● Task:
Every line of the records below that holds the word "holder" belongs in the answer.

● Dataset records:
_____

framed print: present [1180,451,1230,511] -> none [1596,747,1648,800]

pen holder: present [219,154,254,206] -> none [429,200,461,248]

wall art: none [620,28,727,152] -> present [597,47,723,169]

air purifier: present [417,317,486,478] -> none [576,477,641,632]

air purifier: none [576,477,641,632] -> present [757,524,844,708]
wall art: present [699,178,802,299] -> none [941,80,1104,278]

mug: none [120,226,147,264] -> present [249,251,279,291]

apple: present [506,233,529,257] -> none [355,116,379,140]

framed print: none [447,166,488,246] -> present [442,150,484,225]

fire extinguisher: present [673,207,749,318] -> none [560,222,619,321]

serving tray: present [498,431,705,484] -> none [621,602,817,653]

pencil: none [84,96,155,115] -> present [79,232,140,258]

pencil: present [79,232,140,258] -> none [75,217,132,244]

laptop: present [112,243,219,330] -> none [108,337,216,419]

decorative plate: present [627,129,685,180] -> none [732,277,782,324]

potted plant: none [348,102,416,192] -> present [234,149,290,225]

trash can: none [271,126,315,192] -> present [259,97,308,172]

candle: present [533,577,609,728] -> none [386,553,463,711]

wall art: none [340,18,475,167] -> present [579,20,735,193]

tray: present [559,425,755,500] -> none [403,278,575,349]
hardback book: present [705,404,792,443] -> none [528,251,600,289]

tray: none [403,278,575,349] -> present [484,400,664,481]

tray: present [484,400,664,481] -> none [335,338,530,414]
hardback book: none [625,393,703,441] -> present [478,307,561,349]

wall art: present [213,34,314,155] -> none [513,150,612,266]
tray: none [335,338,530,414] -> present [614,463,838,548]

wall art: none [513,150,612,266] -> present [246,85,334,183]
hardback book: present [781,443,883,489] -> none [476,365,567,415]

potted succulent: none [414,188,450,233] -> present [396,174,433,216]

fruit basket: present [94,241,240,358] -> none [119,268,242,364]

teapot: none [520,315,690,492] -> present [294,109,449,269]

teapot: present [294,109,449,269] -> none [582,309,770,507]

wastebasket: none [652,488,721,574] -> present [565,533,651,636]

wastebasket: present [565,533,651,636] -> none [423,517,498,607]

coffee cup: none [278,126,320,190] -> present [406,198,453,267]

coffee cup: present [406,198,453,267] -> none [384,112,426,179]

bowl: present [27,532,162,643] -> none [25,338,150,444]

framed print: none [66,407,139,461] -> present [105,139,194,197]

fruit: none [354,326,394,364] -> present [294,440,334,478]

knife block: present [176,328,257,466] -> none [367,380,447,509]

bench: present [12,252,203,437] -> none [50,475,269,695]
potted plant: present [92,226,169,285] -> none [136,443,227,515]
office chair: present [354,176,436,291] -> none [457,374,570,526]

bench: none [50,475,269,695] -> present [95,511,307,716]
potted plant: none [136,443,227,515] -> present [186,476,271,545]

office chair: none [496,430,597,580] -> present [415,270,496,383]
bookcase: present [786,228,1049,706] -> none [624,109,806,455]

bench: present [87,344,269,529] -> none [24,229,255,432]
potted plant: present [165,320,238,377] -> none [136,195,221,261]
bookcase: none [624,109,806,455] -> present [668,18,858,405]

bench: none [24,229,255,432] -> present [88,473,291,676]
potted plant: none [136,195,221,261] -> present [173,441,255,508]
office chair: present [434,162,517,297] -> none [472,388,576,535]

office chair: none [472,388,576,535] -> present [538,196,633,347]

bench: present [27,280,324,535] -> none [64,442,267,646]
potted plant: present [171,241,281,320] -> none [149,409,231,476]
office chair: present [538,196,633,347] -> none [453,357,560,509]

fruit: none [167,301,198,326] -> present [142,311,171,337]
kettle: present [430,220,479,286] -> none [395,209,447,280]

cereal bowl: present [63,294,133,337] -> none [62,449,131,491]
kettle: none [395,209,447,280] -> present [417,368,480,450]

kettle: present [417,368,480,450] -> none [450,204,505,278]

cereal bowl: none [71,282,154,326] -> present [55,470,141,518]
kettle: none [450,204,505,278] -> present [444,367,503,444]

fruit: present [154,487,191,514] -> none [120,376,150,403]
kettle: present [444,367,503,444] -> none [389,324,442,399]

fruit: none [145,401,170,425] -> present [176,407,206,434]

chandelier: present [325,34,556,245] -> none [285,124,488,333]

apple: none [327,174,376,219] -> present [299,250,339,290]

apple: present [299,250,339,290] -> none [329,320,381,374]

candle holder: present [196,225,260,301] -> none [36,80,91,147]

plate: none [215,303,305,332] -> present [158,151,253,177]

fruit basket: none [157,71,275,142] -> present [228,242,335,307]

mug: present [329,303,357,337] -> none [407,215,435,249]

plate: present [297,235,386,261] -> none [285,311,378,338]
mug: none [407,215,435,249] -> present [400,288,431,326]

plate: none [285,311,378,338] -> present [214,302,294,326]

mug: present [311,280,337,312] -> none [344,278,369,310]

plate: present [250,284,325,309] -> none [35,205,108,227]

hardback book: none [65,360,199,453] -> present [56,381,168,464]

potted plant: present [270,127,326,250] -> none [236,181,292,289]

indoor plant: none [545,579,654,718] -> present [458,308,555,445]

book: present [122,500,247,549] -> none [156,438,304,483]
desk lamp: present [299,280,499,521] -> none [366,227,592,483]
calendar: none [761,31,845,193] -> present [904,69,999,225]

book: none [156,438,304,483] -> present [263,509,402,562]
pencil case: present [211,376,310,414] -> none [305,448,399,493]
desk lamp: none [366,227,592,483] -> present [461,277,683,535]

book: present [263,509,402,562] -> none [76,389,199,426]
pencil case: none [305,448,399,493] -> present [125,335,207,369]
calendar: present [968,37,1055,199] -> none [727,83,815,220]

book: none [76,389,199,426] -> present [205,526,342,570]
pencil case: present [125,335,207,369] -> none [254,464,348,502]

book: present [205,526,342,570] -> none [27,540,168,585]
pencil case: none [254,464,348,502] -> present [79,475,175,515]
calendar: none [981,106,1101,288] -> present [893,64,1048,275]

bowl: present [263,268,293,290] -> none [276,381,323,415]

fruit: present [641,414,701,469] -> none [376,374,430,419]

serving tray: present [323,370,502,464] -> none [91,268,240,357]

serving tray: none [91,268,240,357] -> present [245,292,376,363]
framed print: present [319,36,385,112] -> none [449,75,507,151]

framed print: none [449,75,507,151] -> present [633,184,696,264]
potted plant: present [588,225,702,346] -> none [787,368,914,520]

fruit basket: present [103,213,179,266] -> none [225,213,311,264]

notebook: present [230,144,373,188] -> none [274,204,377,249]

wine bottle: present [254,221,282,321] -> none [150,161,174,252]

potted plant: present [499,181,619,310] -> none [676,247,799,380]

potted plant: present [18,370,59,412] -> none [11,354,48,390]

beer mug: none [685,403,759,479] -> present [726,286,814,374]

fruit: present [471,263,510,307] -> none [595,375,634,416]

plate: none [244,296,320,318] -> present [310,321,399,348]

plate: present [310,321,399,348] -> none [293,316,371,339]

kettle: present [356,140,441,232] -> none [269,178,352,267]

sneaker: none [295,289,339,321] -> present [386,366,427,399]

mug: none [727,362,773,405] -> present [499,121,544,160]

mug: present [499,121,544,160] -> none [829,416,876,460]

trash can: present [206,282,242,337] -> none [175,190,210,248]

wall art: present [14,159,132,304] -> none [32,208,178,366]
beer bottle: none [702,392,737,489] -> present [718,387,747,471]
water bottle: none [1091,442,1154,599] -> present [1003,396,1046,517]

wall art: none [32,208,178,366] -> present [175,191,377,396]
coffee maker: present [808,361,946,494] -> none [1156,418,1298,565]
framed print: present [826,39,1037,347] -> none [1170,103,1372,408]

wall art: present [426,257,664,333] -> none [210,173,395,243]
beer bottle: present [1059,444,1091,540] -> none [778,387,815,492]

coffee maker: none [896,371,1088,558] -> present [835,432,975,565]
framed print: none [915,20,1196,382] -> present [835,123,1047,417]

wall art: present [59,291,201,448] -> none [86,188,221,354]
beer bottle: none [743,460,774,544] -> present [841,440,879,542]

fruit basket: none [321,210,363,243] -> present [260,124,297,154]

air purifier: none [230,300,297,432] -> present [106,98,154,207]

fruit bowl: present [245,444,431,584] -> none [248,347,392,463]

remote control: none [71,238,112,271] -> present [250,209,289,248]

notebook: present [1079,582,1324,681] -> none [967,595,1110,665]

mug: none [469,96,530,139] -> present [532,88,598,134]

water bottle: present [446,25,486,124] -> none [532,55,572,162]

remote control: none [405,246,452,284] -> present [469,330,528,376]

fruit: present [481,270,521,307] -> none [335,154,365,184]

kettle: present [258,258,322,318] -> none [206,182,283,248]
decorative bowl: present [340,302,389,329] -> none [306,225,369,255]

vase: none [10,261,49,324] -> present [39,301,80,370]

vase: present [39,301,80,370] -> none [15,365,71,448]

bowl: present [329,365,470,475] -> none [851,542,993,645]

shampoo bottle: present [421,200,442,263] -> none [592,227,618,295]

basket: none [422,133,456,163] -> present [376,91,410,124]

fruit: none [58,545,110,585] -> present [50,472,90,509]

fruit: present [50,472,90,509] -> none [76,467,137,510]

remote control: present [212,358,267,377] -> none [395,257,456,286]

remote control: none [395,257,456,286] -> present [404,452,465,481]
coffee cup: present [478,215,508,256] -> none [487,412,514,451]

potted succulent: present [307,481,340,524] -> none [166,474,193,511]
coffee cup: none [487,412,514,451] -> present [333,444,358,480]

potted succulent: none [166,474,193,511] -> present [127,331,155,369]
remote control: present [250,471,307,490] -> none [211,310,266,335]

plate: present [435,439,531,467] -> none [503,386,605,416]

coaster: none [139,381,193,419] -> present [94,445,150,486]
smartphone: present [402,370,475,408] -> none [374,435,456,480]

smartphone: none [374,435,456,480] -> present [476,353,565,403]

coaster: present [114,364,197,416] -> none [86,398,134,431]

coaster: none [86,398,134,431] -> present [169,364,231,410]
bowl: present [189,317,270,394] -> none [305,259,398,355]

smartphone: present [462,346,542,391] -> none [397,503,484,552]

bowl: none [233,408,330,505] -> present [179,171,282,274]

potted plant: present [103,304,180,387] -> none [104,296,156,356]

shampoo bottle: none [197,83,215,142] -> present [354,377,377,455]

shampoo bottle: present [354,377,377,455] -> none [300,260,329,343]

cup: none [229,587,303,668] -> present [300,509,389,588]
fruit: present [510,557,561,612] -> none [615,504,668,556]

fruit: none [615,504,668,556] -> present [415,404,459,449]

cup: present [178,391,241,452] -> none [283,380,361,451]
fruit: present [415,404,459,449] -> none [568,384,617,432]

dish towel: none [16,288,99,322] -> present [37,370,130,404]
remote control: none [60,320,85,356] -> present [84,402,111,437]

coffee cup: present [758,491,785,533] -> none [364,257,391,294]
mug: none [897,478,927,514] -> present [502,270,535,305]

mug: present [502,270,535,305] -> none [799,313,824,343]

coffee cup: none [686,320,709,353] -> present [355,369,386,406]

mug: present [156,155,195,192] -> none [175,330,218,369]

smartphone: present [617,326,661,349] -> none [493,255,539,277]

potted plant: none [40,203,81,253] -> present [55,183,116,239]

_____

● Exercise solution:
pen holder: present [219,154,254,206] -> none [429,200,461,248]
candle holder: present [196,225,260,301] -> none [36,80,91,147]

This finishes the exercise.